EXTRACTED RECORDS Start Marker

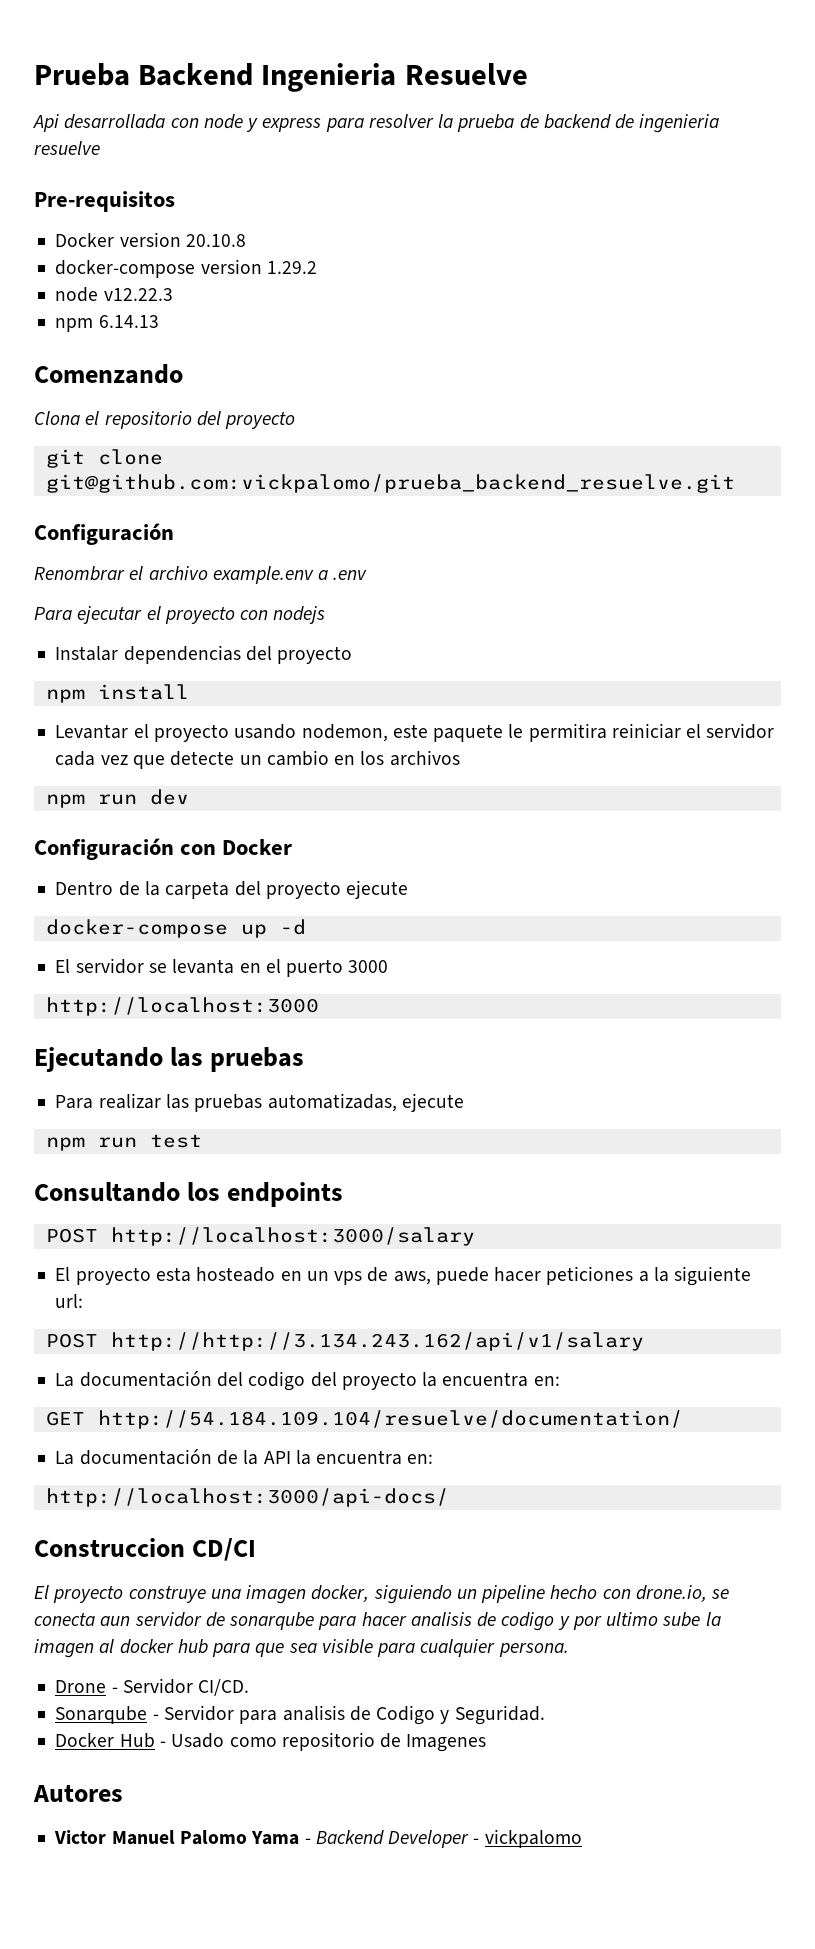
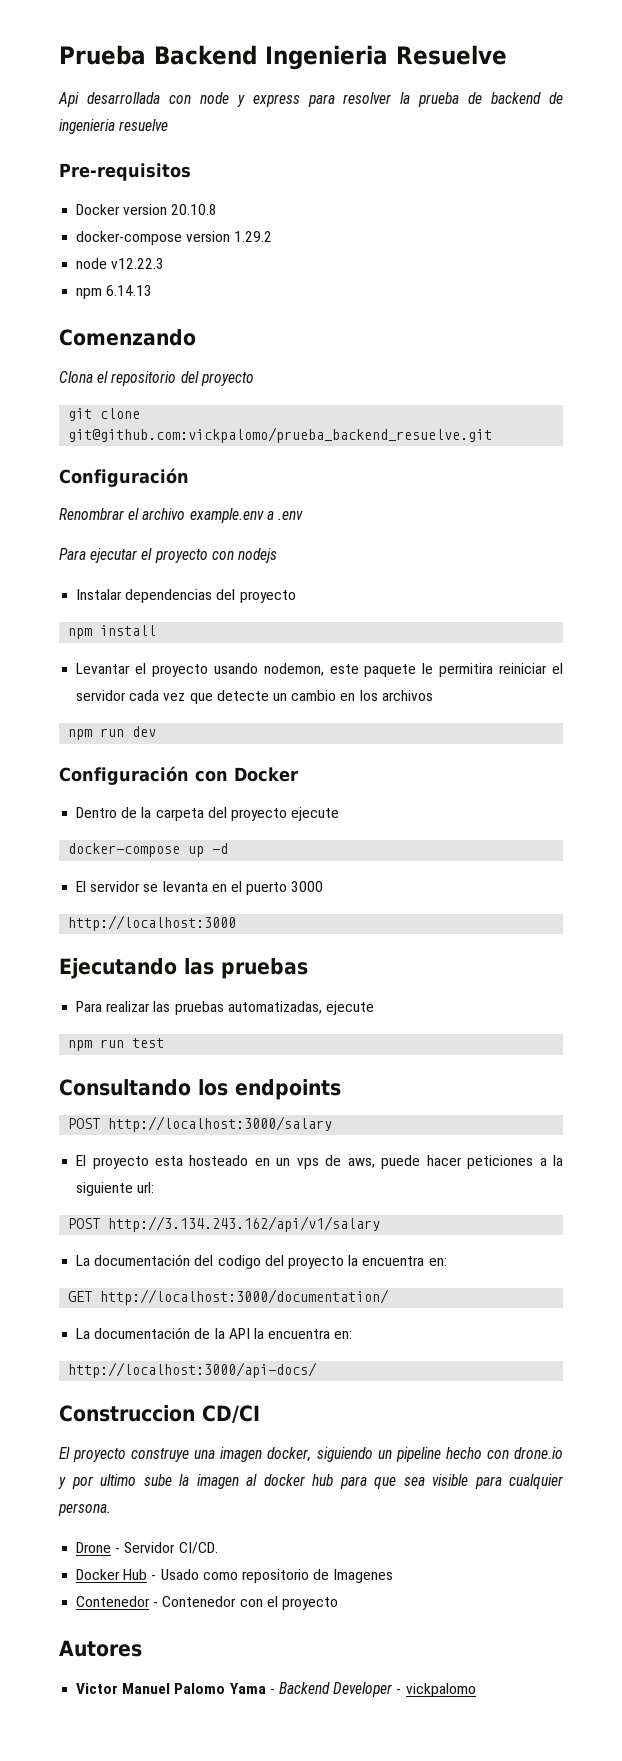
[110,1332,644,1351] http://http://3.134.243.162/api/v1/salary -> [108,1216,381,1232] http://3.134.243.162/api/v1/salary
[97,1410,683,1429] http://54.184.109.104/resuelve/documentation/ -> [100,1289,390,1305] http://localhost:3000/documentation/
[635,1585,730,1602] [34,1612,555,1631] drone.io, se conecta aun servidor de sonarqube para hacer analisis de codigo -> [513,1447,563,1459] drone.io
[55,1705,545,1725] // Sonarqube - Servidor para analisis de Codigo y Seguridad. -> (218, 1548) none
(487, 1743) none -> [76,1596,338,1610] // Contenedor - Contenedor con el proyecto

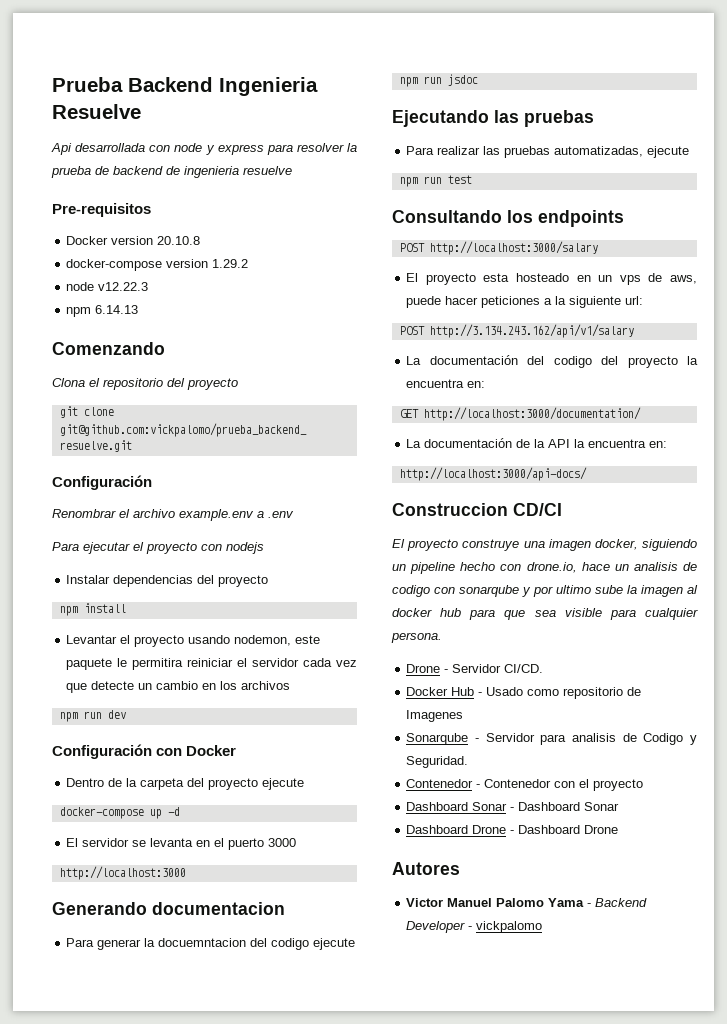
(237, 923) none -> [52,902,285,915] [66,938,356,950] [399,74,478,87] // Generando documentacion // Para generar la docuemntacion del codigo ejecute // npm run jsdoc
[513,1447,563,1459] drone.io -> [526,562,697,573] [392,585,519,597] drone.io, hace un analisis de codigo con sonarqube
(394, 1576) none -> [406,733,697,745] [406,756,469,768] // Sonarqube - Servidor para analisis de Codigo y Seguridad.
(338, 1603) none -> [406,802,620,811] [406,825,619,834] // Dashboard Sonar - Dashboard Sonar // Dashboard Drone - Dashboard Drone

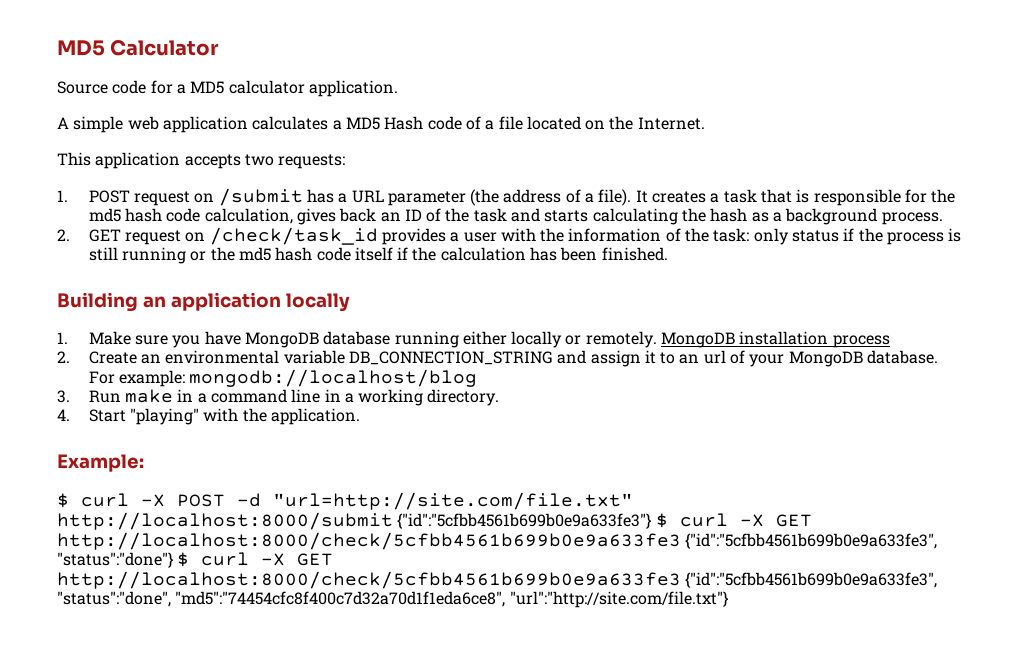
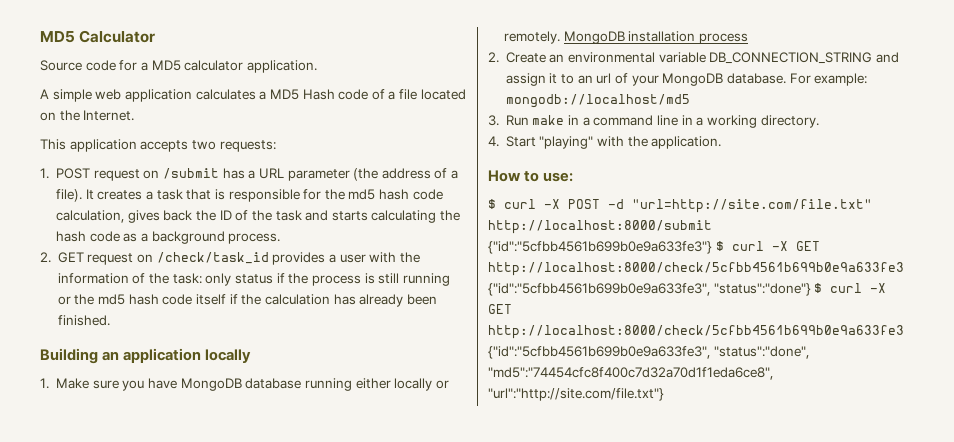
[380,212,401,222] an -> [195,210,216,221] the
(748, 215) none -> [89,231,120,242] code
(558, 254) none -> [359,294,404,307] already
[189,369,478,387] mongodb://localhost/blog -> [505,94,690,108] mongodb://localhost/md5
[57,454,144,472] Example: -> [488,170,574,182] How to use:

EXTRACTED RECORDS End Marker

### REQUIRED WORK:
Only these lines belong in the answer: the first line of the listing above through the line holding "(338, 1603) none", printed exactly and without pictures.

### RESULT:
[110,1332,644,1351] http://http://3.134.243.162/api/v1/salary -> [108,1216,381,1232] http://3.134.243.162/api/v1/salary
[97,1410,683,1429] http://54.184.109.104/resuelve/documentation/ -> [100,1289,390,1305] http://localhost:3000/documentation/
[635,1585,730,1602] [34,1612,555,1631] drone.io, se conecta aun servidor de sonarqube para hacer analisis de codigo -> [513,1447,563,1459] drone.io
[55,1705,545,1725] // Sonarqube - Servidor para analisis de Codigo y Seguridad. -> (218, 1548) none
(487, 1743) none -> [76,1596,338,1610] // Contenedor - Contenedor con el proyecto

(237, 923) none -> [52,902,285,915] [66,938,356,950] [399,74,478,87] // Generando documentacion // Para generar la docuemntacion del codigo ejecute // npm run jsdoc
[513,1447,563,1459] drone.io -> [526,562,697,573] [392,585,519,597] drone.io, hace un analisis de codigo con sonarqube
(394, 1576) none -> [406,733,697,745] [406,756,469,768] // Sonarqube - Servidor para analisis de Codigo y Seguridad.
(338, 1603) none -> [406,802,620,811] [406,825,619,834] // Dashboard Sonar - Dashboard Sonar // Dashboard Drone - Dashboard Drone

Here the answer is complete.